The lines from the start of the data through the line containing "123 185 10.85" are to be reproduced exactly, both ends included.

DATA SECTION:
···

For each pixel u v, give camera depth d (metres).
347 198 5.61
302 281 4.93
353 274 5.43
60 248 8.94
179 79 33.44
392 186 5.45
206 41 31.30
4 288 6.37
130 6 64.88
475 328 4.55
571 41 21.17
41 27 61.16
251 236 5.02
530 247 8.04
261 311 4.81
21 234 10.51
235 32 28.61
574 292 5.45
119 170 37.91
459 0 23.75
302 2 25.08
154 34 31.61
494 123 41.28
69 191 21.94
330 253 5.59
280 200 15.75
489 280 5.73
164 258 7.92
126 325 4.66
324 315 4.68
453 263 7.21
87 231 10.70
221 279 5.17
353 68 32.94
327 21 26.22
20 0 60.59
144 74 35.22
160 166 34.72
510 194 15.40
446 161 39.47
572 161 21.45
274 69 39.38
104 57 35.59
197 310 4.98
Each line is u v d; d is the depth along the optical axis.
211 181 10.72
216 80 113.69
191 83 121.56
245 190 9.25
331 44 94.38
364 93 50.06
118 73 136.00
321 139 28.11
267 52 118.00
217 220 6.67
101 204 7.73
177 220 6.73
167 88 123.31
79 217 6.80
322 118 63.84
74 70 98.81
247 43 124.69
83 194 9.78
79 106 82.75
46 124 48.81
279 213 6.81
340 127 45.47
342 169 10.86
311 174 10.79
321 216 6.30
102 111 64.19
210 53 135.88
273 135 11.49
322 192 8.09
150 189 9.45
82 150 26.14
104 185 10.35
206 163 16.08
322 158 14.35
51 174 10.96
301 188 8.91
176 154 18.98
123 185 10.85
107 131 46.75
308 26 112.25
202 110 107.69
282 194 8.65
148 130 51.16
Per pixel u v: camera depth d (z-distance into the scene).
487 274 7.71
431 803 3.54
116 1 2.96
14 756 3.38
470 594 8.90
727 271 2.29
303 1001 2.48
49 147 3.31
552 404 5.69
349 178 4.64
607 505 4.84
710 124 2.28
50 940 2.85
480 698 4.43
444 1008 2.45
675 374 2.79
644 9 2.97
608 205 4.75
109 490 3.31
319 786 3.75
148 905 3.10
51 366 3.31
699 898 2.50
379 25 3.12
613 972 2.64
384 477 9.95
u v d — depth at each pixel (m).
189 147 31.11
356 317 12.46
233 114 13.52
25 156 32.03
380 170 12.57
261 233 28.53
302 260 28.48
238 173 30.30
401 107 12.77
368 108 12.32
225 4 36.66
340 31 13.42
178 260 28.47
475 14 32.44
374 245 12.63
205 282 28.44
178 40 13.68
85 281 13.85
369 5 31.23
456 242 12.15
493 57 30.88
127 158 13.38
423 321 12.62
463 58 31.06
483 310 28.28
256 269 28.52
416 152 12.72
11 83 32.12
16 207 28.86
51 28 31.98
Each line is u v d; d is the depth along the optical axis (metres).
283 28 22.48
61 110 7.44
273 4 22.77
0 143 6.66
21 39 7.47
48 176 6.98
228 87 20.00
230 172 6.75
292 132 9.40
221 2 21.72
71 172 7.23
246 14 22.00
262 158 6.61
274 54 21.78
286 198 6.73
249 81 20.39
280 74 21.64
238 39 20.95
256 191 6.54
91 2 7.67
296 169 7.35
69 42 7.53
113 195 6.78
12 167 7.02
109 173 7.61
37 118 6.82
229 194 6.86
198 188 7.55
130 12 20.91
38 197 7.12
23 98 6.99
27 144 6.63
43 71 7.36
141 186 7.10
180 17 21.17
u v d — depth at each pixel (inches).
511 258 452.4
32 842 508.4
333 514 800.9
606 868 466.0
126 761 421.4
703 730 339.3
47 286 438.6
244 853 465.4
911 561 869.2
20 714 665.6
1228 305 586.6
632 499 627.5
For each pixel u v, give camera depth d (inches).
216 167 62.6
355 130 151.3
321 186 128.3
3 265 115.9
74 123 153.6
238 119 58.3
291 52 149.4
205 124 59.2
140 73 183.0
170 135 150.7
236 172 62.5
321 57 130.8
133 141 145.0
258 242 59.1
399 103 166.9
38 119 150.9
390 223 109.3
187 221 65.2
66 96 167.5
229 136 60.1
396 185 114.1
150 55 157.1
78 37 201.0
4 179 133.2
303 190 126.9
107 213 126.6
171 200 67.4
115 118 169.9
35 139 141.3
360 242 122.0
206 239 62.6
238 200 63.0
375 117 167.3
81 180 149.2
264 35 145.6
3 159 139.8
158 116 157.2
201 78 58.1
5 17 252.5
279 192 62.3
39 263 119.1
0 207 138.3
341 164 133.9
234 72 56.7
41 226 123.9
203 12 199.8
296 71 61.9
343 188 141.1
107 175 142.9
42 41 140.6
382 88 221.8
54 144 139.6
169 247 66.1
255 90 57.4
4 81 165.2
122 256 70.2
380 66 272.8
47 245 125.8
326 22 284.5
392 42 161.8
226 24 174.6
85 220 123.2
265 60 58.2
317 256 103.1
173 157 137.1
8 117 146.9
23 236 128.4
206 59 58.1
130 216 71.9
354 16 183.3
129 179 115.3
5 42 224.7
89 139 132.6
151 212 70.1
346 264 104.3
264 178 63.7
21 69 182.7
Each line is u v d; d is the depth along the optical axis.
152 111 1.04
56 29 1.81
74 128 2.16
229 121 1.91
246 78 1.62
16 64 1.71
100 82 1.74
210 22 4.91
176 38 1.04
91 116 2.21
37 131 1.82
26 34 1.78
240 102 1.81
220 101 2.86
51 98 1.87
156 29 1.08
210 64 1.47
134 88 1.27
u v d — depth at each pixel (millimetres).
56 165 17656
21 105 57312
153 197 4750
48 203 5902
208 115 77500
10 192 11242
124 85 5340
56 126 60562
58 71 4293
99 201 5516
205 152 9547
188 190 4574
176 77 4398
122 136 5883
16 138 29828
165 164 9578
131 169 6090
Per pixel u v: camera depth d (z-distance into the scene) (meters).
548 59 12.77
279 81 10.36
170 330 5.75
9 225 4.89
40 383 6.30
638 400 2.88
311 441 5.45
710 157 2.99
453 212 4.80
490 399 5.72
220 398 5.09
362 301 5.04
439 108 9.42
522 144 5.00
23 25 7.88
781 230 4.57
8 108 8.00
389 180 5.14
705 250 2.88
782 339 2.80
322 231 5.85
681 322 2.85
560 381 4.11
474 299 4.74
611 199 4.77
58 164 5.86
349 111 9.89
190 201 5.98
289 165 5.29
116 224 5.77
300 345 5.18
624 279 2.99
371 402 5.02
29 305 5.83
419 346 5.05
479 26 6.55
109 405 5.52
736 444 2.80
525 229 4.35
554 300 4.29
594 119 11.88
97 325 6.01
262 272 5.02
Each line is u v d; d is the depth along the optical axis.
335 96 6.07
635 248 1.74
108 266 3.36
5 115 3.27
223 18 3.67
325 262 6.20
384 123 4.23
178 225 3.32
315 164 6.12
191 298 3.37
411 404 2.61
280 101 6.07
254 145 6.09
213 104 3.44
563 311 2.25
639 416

···

SOLUTION:
For each pixel u v, give camera depth d (metres).
347 198 5.61
302 281 4.93
353 274 5.43
60 248 8.94
179 79 33.44
392 186 5.45
206 41 31.30
4 288 6.37
130 6 64.88
475 328 4.55
571 41 21.17
41 27 61.16
251 236 5.02
530 247 8.04
261 311 4.81
21 234 10.51
235 32 28.61
574 292 5.45
119 170 37.91
459 0 23.75
302 2 25.08
154 34 31.61
494 123 41.28
69 191 21.94
330 253 5.59
280 200 15.75
489 280 5.73
164 258 7.92
126 325 4.66
324 315 4.68
453 263 7.21
87 231 10.70
221 279 5.17
353 68 32.94
327 21 26.22
20 0 60.59
144 74 35.22
160 166 34.72
510 194 15.40
446 161 39.47
572 161 21.45
274 69 39.38
104 57 35.59
197 310 4.98
Each line is u v d; d is the depth along the optical axis.
211 181 10.72
216 80 113.69
191 83 121.56
245 190 9.25
331 44 94.38
364 93 50.06
118 73 136.00
321 139 28.11
267 52 118.00
217 220 6.67
101 204 7.73
177 220 6.73
167 88 123.31
79 217 6.80
322 118 63.84
74 70 98.81
247 43 124.69
83 194 9.78
79 106 82.75
46 124 48.81
279 213 6.81
340 127 45.47
342 169 10.86
311 174 10.79
321 216 6.30
102 111 64.19
210 53 135.88
273 135 11.49
322 192 8.09
150 189 9.45
82 150 26.14
104 185 10.35
206 163 16.08
322 158 14.35
51 174 10.96
301 188 8.91
176 154 18.98
123 185 10.85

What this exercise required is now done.